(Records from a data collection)

____________________

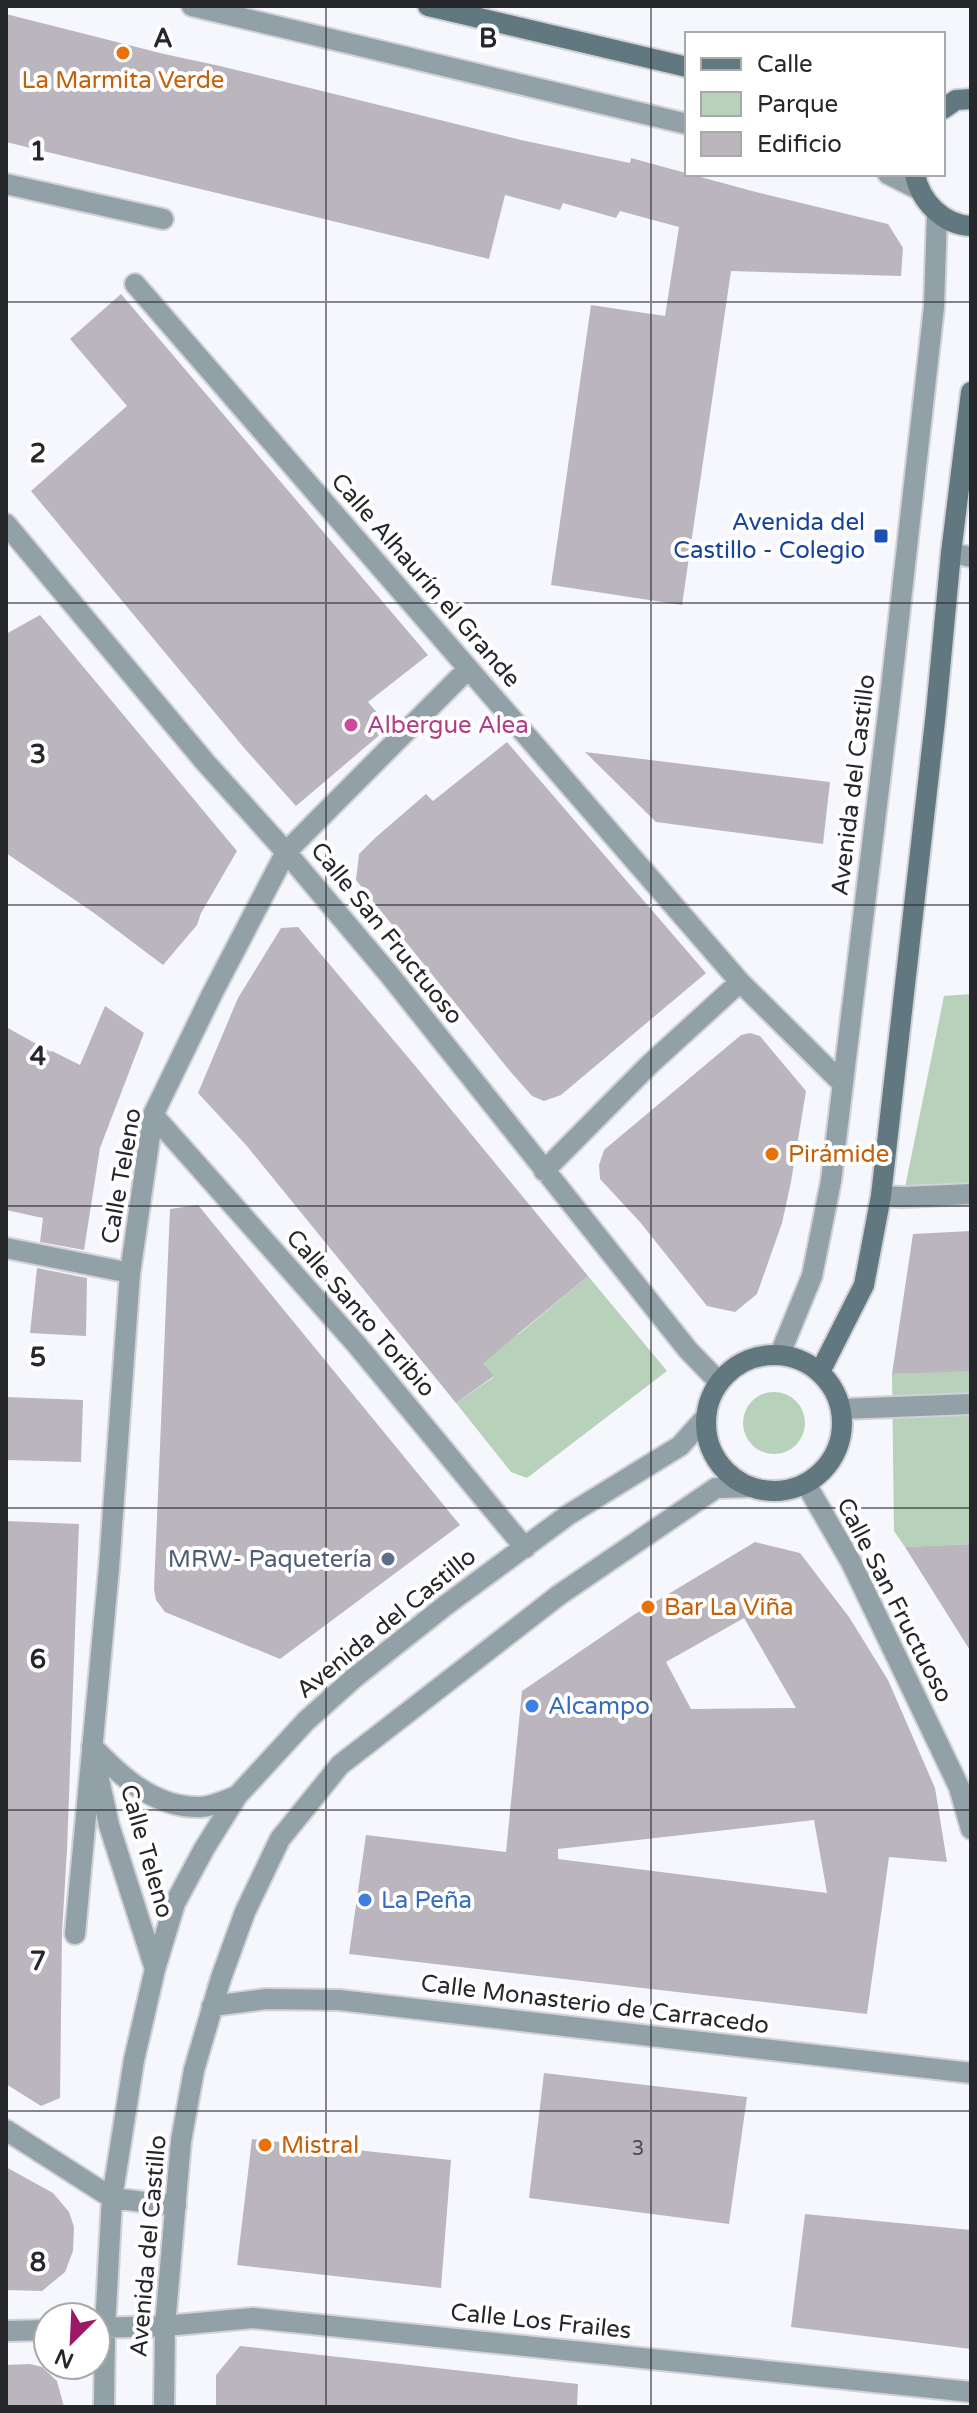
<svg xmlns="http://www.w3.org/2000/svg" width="977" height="2413" font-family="'Varela Round',sans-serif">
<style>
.green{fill:#b8d1ba}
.building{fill:#bbb5be;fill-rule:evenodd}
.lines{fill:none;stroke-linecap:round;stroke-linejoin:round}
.street-casing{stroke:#d0d2d7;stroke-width:24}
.secondary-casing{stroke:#d0d2d7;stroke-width:24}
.street{stroke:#92a1a7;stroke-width:20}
.secondary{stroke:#617880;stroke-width:20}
.grid{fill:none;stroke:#26272b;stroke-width:2;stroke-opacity:0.55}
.food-dot{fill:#e8710a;stroke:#fff;stroke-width:3}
.transit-dot{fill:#1a4fb4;stroke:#fff;stroke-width:3}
.hotel-dot{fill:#d1479c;stroke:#fff;stroke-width:3}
.service-dot{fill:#5c6f8a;stroke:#fff;stroke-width:3}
.shop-dot{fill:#3f7fe0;stroke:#fff;stroke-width:3}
.labels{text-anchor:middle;stroke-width:8;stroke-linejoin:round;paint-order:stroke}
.number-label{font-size:20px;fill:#4b4a50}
.food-label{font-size:24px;fill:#c56008;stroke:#fff;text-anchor:start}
.transit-label{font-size:24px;fill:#164399;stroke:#fff;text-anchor:end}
.street-label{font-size:24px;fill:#26272b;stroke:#fff}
.hotel-label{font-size:24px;fill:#b23c85;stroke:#fff;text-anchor:start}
.service-label{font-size:24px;fill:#4e5e75;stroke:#fff;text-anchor:end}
.shop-label{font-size:24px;fill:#366cbe;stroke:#fff;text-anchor:start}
.grid-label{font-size:26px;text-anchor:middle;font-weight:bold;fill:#26272b;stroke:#fff;stroke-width:8;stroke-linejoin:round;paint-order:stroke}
</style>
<rect width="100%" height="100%" fill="#f5f7fd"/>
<!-- green -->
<path class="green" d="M 971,994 L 971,1194 L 903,1197 L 944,996 Z
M 588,1276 L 667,1371 L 527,1478 L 511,1472 L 456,1403 L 494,1377 L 477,1355 L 519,1334 Z
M 971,1370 L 971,1544 L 905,1547 L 894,1531 L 892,1374 Z
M743 1423a31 31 0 1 1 62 0a31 31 0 1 1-62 0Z"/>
<!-- building -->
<path class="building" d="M 6,14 L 164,54 L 220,66 L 521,140 L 630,163 L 631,158 L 752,191 L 888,224 L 903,248 L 901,276 L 731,271 L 682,605 L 551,585 L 591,305 L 665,316 L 679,227 L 620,211 L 616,218 L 563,203 L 560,210 L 505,195 L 489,259 L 6,142 Z
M 121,294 L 428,655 L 368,702 L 389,727 L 296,806 L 245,749 L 31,491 L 127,406 L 70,339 Z
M 40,615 L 237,851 L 201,913 L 197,925 L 163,965 L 94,913 L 6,853 L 6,634 Z
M 507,742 L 706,973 L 561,1095 L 544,1101 L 532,1096 L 509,1070 L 356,880 L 359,854 L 375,838 L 426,794 L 433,801 Z
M 585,752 L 830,782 L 823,844 L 656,822 Z
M 298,927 L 412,1062 L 588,1276 L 483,1363 L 494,1376 L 456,1403 L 246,1145 L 198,1093 L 238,998 L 281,928 Z
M 105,1006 L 144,1033 L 100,1148 L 84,1250 L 40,1242 L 43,1218 L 6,1210 L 6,1027 L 51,1052 L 52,1051 L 80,1065 Z
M 750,1033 L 760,1036 L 806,1091 L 791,1182 L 782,1223 L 757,1294 L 735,1312 L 707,1306 L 640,1222 L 600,1179 L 599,1165 L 604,1150 L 741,1035 Z
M 198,1205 L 460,1525 L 280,1659 L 165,1612 L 156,1600 L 154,1589 L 170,1209 Z
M 971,1231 L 971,1371 L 892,1374 L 913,1234 Z
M 37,1268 L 87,1278 L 86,1336 L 30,1333 Z
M 6,1397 L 83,1400 L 81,1462 L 7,1460 Z
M 6,1521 L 79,1524 L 67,1850 L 62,1933 L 60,2098 L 41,2106 L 6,2084 Z
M 755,1542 L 800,1553 L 849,1617 L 888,1680 L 935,1788 L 947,1862 L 889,1857 L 867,2014 L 349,1954 L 366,1835 L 506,1852 L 522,1691 L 635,1614 ZM 744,1618 L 796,1708 L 691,1709 L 666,1662 ZM 814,1820 L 827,1893 L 558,1859 L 558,1849 Z
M 971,1544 L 971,1652 L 905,1547 Z
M 544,2073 L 747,2097 L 729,2224 L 529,2198 Z
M 252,2139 L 451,2160 L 441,2288 L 237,2265 Z
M 6,2167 L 53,2193 L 69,2212 L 74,2227 L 73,2251 L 65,2272 L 42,2291 L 6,2290 Z
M 805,2214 L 971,2230 L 971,2349 L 791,2327 Z
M 240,2346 L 578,2384 L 577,2407 L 216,2407 L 216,2375 Z
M 30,2364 L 42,2367 L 57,2381 L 64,2407 L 6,2407 L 6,2365 Z"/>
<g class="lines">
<!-- street casing -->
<g class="street-casing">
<path id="street" d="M 192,6 L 687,124
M 888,174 L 918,189
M 6,184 L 163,219
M 135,284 L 740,982 L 843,1084
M 6,524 L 205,762 L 286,852 L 388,973 L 688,1350 L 719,1382
M 951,553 L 971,557
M 153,1115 L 357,1345 L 525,1548
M 544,1171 L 649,1065 L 740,982
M 881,1196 L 903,1197 L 971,1194
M 6,1248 L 130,1273
M 780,1354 L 812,1276 L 831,1181 L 890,698 L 934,307 L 937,214
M 842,1409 L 971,1404
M 806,1484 L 851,1562 L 959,1787 L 971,1829
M 92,1746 C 121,1777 155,1808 200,1807 C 212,1807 226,1800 237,1796
M 96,1766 L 109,1825 L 155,1969
M 75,1934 L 109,1568 L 130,1273 L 153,1115 L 212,994 L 286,852 L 468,669
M 212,2006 L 266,1999 L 339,2000 L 971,2073
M 6,2130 L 112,2198 L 176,2206
M 96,2328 L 165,2326 L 253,2318 L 971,2392
M 6,2331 L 48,2330
M 104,2407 L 105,2328 L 112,2198 L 134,2060 L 155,1969 L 175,1903 L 204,1849 L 237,1796 L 306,1721 L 354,1678 L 446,1605 L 568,1515 L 680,1446 L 706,1417
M 164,2407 L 165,2326 L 181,2141 L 194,2070 L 221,1978 L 245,1912 L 280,1839 L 340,1765 L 559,1595 L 716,1488 L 751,1487"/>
</g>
<!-- secondary casing -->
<g class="secondary-casing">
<path id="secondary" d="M 428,6 L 687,67
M 943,109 L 956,100 L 971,99
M 915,174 C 920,201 943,225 971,226
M706 1423a68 68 0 1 1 136 0a68 68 0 1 1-136 0Z
M 820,1372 L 864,1285 L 881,1196 L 936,712 L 951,553 L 971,392"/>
</g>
<!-- street -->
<use href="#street" class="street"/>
<!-- secondary -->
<use href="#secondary" class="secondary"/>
</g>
<!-- grid -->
<path class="grid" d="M 326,6 L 326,2407M 651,6 L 651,2407M 6,302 L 971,302M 6,603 L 971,603M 6,905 L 971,905M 6,1206 L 971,1206M 6,1508 L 971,1508M 6,1810 L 971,1810M 6,2111 L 971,2111"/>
<!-- markers -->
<g class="food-dot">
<circle cx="123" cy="53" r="8"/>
<circle cx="772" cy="1154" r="8"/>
<circle cx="648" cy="1607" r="8"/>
<circle cx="265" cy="2145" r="8"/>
</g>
<rect class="transit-dot" x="873" y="528" width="16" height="16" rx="4"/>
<circle class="hotel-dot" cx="351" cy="725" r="8"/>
<circle class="service-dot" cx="388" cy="1559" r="8"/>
<g class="shop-dot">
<circle cx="532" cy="1706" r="8"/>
<circle cx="365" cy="1900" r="8"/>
</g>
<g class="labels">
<!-- number labels -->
<g class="number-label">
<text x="638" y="2155">3</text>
</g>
<!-- food labels -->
<g class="food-label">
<text x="123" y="88" text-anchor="middle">La Marmita Verde</text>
<text x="788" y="1162">Pirámide</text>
<text x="664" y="1615">Bar La Viña</text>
<text x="281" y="2153">Mistral</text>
</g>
<!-- transit labels -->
<g class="transit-label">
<text x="865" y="530">Avenida del<tspan x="865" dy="28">Castillo - Colegio</tspan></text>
</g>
<!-- street labels -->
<g class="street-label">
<text transform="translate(426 580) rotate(49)" y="8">Calle Alhaurín el Grande</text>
<text transform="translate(853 785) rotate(-83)" y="8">Avenida del Castillo</text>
<text transform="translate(387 933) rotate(51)" y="8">Calle San Fructuoso</text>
<text transform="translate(121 1176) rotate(-80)" y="8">Calle Teleno</text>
<text transform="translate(361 1313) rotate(49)" y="8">Calle Santo Toribio</text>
<text transform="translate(895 1600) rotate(63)" y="8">Calle San Fructuoso</text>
<text transform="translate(386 1623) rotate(-39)" y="8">Avenida del Castillo</text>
<text transform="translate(147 1851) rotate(74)" y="8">Calle Teleno</text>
<text transform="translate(595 2004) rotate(7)" y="8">Calle Monasterio de Carracedo</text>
<text transform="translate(148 2246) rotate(-85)" y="8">Avenida del Castillo</text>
<text transform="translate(541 2321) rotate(6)" y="8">Calle Los Frailes</text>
</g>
<!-- hotel labels -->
<g class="hotel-label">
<text x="367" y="733">Albergue Alea</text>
</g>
<!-- service labels -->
<g class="service-label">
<text x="372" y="1567">MRW- Paquetería</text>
</g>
<!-- shop labels -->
<g class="shop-label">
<text x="548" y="1714">Alcampo</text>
<text x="381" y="1908">La Peña</text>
</g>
</g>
<g class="grid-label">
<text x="163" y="47">A</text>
<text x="488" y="47">B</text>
<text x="38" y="160">1</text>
<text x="38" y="462">2</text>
<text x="38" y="763">3</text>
<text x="38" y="1065">4</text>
<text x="38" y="1366">5</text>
<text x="38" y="1668">6</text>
<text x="38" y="1970">7</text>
<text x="38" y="2271">8</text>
</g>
<!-- border -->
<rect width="977" height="2413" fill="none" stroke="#26272b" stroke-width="16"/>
<!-- legend -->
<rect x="685" y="32" width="260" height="144" fill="#ffffff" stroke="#a8a9aa" stroke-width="2"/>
<rect x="701" y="58" width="40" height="12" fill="#617880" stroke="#a8a9aa" stroke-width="2"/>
<text x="757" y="72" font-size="24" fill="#26272b">Calle</text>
<rect x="701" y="92" width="40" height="24" fill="#b8d1ba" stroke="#a8a9aa" stroke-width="2"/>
<text x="757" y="112" font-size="24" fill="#26272b">Parque</text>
<rect x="701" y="132" width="40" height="24" fill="#bbb5be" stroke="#a8a9aa" stroke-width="2"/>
<text x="757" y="152" font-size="24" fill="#26272b">Edificio</text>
<!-- north arrow -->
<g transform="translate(72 2341) rotate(204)"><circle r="38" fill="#ffffff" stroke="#a8a9aa" stroke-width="2"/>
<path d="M0-6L14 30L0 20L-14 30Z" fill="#9e1868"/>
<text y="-12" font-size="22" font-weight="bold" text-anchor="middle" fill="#26272b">N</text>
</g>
</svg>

____________________

What is needed - If a line in the records holds the word "lines", count it, then give only the total.

Output for this task - 2